Breaking News
Blog

# Doing Math in FPGAs, Part 5 (Binary Division)

NO RATINGS
3 saves
Page 1 / 2 Next >
User Rank
Blogger
Re: Doing division
2/21/2014 3:52:51 PM
NO RATINGS
@betajet:

I was thinking specifically of Newton-Raphson (N-R).  Wikipedia covers the gory details of the theory behind it so I won't repeat it here.

Yeah, I have actually read through the whole thing.  I really like that it finishes in log(N) steps (if your special cases are handled, and you have a good initial guess).  The problem with it is the generalization to "any" implementation - I don't see a good way to package up an initial guess - I suppose I could just make it half of 2^N, but then it might not be saving me anything...  Of course this is because I want to generalize it for fixed-point.  I see that it may be a bit easier for floating point.

User Rank
CEO
Re: Doing division
2/21/2014 3:43:36 PM
NO RATINGS
I was thinking specifically of Newton-Raphson (N-R).  Wikipedia covers the gory details of the theory behind it so I won't repeat it here.

Basically, to do floating-point division with N-R, you want to find the reciprocal of the denominator D.  To use N-R, you first estimate the reciprocal X[0] and then refine the estimate using the N-R iteration X[i+1] = X[i] * (2 - D * X[i]) which has only multiples and adds.  Each iteration reduces the error quadratically, so if you start with an estimate that's accurate to 13 bits, one iteration gives you 26 bits (single precision) and two gives you 52 bits (double precision).  It you have high-speed multiplication hardware, this is a great way to go.

You find the initial estimate using a look-up ROM.  The denominator D is a binary floating-point number of the form M * 2^E, where mantissa M is between 0.5 and 1.0.  To calculate your first estimate X[0], look up the 12-16 MSbs of M in a ROM to get a number between 2.0 and 1.0, divided by 2 to renormalize it to between 0.5 and 1.0.  The exponent is easy: just negate it and add 1 to compensate for the mantissa look-up.  In other words, X[0] = XM * 2^(1-E) where XM is the value read from the ROM.

You need to handle some special cases:  If M is zero or an unnormalized fraction, 1/D is +infinity.  If D is +infinity, 1/D is +0.

There is also a good N-R iteration for calculating square roots.  In this case, you actually calculate 1/sqrt(x) and then multiply by x to get sqrt(x).

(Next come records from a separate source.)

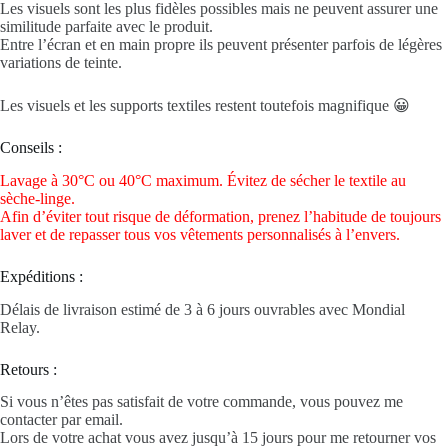
Les visuels sont les plus fidèles possibles mais ne peuvent assurer une
similitude parfaite avec le produit.
Entre l’écran et en main propre ils peuvent présenter parfois de légères
variations de teinte.
Les visuels et les supports textiles restent toutefois magnifique 😀
Conseils :
Lavage à 30°C ou 40°C maximum. Évitez de sécher le textile au
sèche-linge.
Afin d’éviter tout risque de déformation, prenez l’habitude de toujours
laver et de repasser tous vos vêtements personnalisés à l’envers.
Expéditions :
Délais de livraison estimé de 3 à 6 jours ouvrables avec Mondial
Relay.
Retours :
Si vous n’êtes pas satisfait de votre commande, vous pouvez me
contacter par email.
Lors de votre achat vous avez jusqu’à 15 jours pour me retourner vos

Integer square root using the "long division" method is also loads of fun.  It's a simplified form of the decimal "long division" method that was taught in USA public schools before 1950 and dropped once TV started to rot the minds of USA youth :-)

User Rank
Blogger
Re: Doing division
2/20/2014 7:26:34 AM
NO RATINGS
Actually, the next post doesn't talk about such things, and I am interested in your thoughts.  I know of the SVT algorithm, but haven't yet quite wrapped my mind around it.  I also took a look at Newton-Rhapson, but the need for a scaling factor throws me in that I haven't figured out how to make it generic - that is, if I instantiate a QN = 8,12. but want to then instantiate a QN=3,15, the scaling factors will need to be different (I think).

I'm interested in thoughts...

User Rank
CEO
Re: Doing division
2/19/2014 2:00:40 PM
NO RATINGS
If you have floating-point numbers, it's actually easier to do division.  The mantissas are already normalized, so you don't need the pre-shifting business, and floating-point uses sign/magnitude representation so you only need an XOR to take care of signs.

If you have fast multiplication hardware -- which you usually do nowadays -- you can use an extremely clever technique to calculate the reciprocal.  I think the author is working up to this, so I won't say more.

User Rank
Manager
Computer binary division
2/19/2014 1:36:43 PM
NO RATINGS
I am trying to remmember IBM 360/75 divide.

Dividend occupied even odd register pair to form 64 bit width  Divisor in third 32 bit register.

make both positive by complement if negative, remember if signs were different and make quotient negative at end

do a trial subtraction of divisor from high half of dividend, if positive write result into dividend and shift one into dividend low bit.  If negative result shift dividend left and zero into low bit.  (Aligns left bits and generates zero high quotient bits)

repeat 32 times(word width) so the 32 bit quotient is shifted into the low register of the dividend pair.  The shift and subtract reduces the dividend to a 32 bit remainder in the register that held the high order dividend 32 bits.

Note that shifting zero into the emptied bit of the dividend until the divisor can be successfully subtracted accomplishes the alignment of the operands while reducing the magnitude of the quotient. (As I already wrote...)

Multiples of the divisor (2x,4x, 5x?) were generated and decoding of dividend and divisor bits to generate multiple quotient bits to reduce cycles.  That is too complicated to remember.

The ALU and working registers were 64 bits for floating point so no big cost for divide and multiply 64 bit product.

User Rank
Blogger
Doing division
2/19/2014 12:07:34 PM
NO RATINGS
Nice and determistic, but not necessarily the fastest way?  Anybody out there got anything better? I'd like to hear it.